**Dataset records**

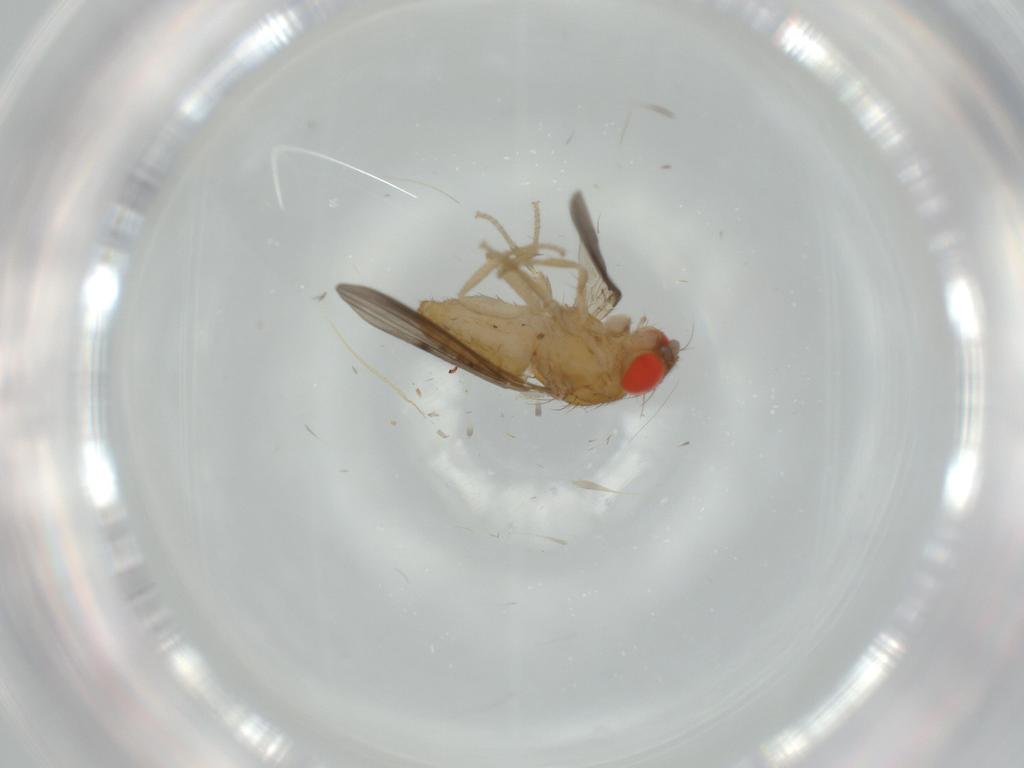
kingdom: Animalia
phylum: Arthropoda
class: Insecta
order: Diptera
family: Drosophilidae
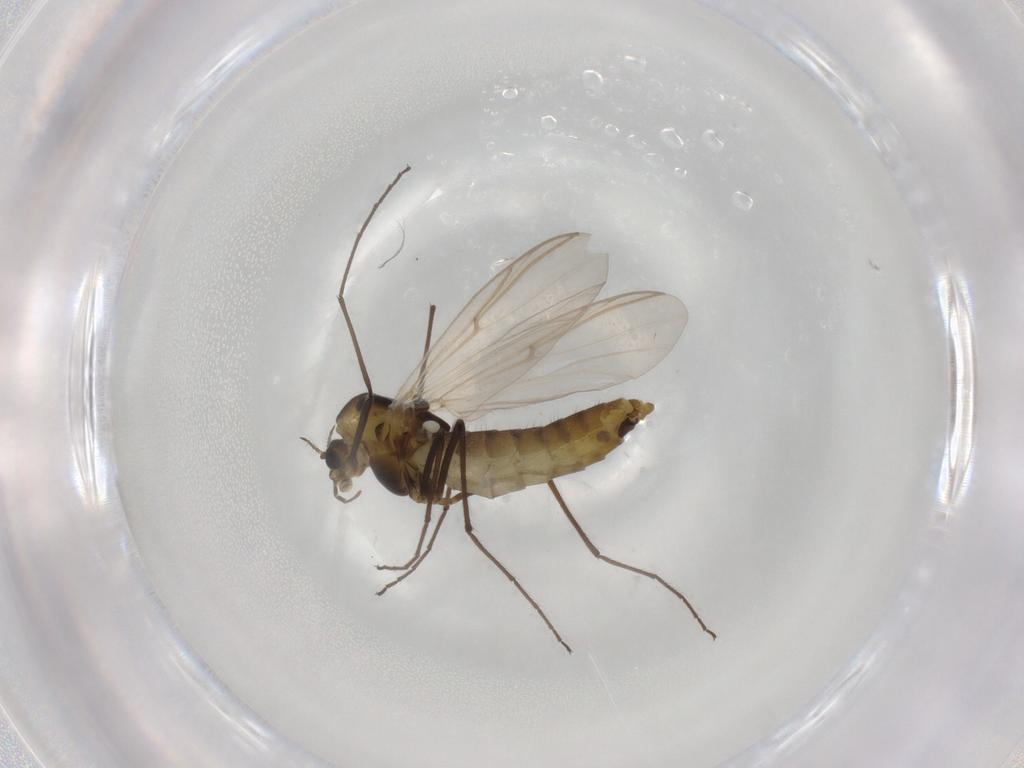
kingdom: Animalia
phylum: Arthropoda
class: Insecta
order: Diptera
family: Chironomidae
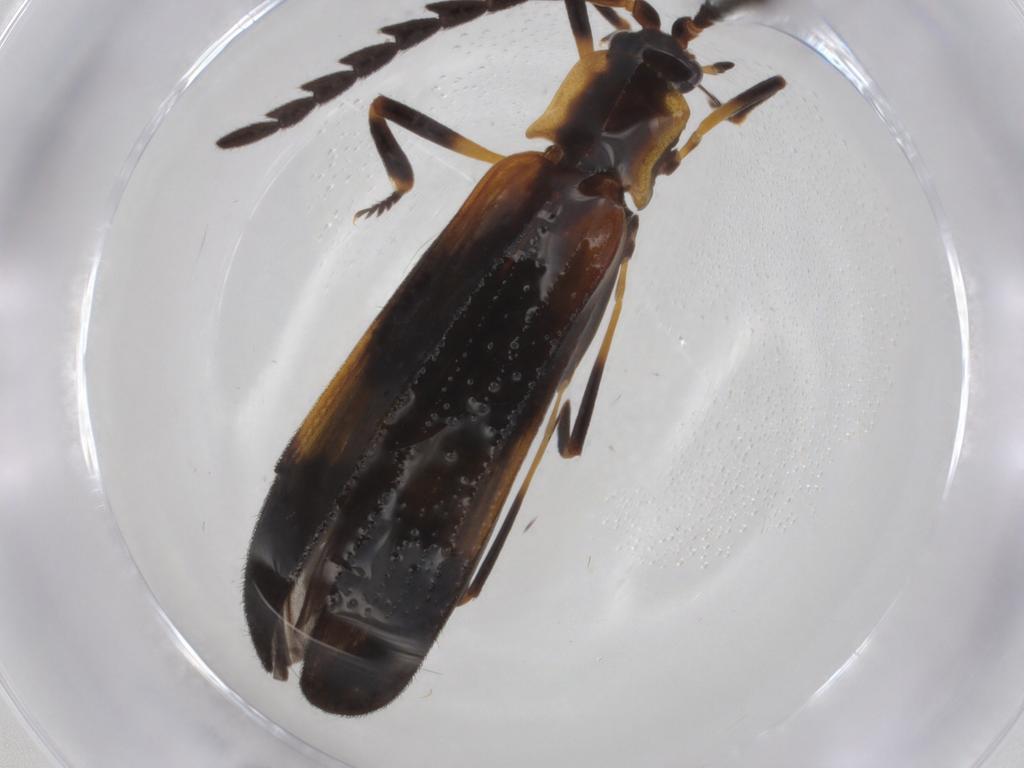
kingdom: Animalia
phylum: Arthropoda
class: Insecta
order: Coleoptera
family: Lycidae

==

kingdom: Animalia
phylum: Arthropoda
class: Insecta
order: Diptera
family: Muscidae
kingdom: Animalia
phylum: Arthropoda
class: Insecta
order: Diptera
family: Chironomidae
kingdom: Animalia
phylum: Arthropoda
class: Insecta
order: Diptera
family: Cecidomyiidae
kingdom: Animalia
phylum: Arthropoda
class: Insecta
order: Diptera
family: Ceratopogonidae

---

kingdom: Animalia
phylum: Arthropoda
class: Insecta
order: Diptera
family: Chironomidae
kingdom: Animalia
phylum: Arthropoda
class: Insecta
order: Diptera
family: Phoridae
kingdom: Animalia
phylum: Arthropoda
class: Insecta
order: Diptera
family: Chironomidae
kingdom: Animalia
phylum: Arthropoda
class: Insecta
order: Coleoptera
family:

**Written request**
Report how many lines in the entries above contain the word "family", and give only the number.

**Exercise solution**
11